Here is what economist Steve Horwitz has to say about it:
 
On the surface “FA$T CA$H: Easy Credit & the Economic Crash” is a whimsical look at spending and saving, but the message is much deeper and more serious.  As the Federal Reserve continues to pump cash reserves into the banking system to the tune of $40 billion per month in the ongoing quantitative easing operation, the dangers of excessive money creation are always worth noting.
 
As her lyrics lay out, the greatest danger of excessive money creation is that it discoordinates the activities of savers and lenders.  Interest rates in market economies serve to signal to producers how patient or impatient the public is. When people save more, rates go down and producers know they can borrow more and take their time in producing things.
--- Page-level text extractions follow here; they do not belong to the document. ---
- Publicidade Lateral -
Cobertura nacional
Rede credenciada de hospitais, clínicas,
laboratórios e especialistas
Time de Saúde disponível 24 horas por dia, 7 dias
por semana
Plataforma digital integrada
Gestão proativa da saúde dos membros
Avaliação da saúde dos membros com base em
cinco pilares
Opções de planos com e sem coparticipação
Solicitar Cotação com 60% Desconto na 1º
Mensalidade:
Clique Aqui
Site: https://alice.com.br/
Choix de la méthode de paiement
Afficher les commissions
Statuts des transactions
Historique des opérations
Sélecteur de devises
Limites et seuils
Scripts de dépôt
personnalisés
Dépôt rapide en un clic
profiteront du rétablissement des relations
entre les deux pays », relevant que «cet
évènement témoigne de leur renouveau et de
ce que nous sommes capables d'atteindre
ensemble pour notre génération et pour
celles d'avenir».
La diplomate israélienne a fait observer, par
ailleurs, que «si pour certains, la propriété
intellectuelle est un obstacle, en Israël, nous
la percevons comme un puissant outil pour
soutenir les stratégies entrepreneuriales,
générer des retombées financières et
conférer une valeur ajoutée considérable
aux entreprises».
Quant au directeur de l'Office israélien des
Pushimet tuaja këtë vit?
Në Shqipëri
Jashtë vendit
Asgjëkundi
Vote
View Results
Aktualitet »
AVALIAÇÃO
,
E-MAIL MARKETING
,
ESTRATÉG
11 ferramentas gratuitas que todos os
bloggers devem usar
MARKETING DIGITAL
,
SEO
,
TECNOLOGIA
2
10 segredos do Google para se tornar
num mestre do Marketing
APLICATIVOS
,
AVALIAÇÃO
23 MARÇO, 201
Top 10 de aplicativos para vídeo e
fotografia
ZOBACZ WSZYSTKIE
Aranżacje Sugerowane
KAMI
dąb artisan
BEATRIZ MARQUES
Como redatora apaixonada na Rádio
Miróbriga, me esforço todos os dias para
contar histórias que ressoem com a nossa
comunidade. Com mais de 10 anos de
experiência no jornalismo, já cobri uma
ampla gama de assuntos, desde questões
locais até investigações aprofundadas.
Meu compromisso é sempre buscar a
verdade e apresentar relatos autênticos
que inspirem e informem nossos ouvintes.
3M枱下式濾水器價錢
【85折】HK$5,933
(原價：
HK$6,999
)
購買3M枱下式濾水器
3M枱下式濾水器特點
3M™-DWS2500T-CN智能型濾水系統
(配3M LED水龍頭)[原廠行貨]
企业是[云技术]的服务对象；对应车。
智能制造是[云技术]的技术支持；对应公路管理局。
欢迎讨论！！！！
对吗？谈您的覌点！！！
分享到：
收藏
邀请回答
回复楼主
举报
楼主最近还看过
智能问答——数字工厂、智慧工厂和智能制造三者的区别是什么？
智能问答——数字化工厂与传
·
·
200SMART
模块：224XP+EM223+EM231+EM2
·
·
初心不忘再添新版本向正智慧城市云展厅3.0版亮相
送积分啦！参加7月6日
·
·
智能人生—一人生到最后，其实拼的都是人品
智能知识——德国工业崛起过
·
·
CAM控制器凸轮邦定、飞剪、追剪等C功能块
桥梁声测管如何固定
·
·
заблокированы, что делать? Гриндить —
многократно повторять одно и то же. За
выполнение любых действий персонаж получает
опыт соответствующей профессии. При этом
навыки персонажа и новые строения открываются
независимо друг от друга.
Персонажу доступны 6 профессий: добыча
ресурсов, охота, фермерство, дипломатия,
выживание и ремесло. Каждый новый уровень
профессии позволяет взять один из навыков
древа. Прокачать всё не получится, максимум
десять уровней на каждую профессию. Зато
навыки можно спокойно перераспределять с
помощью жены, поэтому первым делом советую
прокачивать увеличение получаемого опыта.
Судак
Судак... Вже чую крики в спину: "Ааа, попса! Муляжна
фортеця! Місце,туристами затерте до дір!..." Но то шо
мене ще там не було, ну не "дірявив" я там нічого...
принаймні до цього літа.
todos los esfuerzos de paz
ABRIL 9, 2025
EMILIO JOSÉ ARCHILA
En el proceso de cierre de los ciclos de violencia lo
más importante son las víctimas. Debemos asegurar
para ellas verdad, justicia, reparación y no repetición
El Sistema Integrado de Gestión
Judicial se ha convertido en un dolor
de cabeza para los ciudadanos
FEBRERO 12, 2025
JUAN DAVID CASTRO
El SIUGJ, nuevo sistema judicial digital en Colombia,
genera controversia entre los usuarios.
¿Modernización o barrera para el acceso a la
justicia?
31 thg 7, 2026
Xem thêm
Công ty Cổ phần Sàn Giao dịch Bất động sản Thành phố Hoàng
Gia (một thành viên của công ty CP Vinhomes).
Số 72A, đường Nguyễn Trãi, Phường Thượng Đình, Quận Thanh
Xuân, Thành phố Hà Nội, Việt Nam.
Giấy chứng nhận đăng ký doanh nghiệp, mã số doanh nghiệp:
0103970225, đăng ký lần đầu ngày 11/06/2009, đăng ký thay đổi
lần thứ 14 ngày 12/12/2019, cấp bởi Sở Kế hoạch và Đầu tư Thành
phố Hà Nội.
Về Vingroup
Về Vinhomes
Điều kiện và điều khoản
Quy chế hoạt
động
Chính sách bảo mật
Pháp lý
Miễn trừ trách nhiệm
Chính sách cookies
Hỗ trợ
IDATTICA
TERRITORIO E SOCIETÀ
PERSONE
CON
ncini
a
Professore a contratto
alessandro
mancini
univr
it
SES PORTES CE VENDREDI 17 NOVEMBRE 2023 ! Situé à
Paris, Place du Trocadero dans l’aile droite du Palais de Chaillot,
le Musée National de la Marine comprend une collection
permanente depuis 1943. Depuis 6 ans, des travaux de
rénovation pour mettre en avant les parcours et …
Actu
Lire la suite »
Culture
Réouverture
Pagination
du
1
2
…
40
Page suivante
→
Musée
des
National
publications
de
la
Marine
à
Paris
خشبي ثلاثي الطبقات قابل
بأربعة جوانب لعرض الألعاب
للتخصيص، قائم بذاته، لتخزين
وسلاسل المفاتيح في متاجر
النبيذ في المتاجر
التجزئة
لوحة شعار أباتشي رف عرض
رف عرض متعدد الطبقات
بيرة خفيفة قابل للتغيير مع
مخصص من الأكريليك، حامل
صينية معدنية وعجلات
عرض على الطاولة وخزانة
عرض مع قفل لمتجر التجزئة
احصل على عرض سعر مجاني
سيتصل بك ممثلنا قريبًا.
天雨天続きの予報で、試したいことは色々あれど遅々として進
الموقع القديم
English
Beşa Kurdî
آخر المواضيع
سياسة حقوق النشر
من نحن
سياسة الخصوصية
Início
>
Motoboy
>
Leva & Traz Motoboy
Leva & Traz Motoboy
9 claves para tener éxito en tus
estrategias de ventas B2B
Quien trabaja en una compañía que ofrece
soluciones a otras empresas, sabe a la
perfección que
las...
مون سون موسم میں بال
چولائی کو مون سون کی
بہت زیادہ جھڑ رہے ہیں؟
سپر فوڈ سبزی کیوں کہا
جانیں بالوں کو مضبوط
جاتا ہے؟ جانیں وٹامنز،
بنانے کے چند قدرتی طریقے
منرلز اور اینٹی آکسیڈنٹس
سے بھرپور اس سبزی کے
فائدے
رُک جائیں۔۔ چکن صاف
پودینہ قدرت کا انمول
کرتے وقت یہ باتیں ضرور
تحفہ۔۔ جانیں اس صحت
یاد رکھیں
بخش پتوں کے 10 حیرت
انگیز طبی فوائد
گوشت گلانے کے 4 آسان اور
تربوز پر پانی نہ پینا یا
When saving falls, rates rise and the opposite message gets sent.  As the song illustrates, interest rates are like traffic lights that coordinate behavior at intersections.
 
What excessive money production does is to turn all of those lights green. By pushing interest rates artificially low, monetary expansion seems to tell producers that consumers wish to save more for the future. However, that’s a false signal. Consumers’ preferences haven’t changed, so now producers and consumers are working at cross-purposes. The false signal has led producers to create projects that are unsustainable and a crash must inevitably result.
 
We continue today to create too much “fast cash” and if we don’t stop, we will have another artificial boom as we saw a decade ago, and perhaps an equally bad bust down the road.  Interest rates are one of the most important set of prices in a market economy and too much of that fast cash causes them to malfunction. The results are bad for all of us. The Fed could use to learn the lesson so clearly on display in “FA$T CA$H.”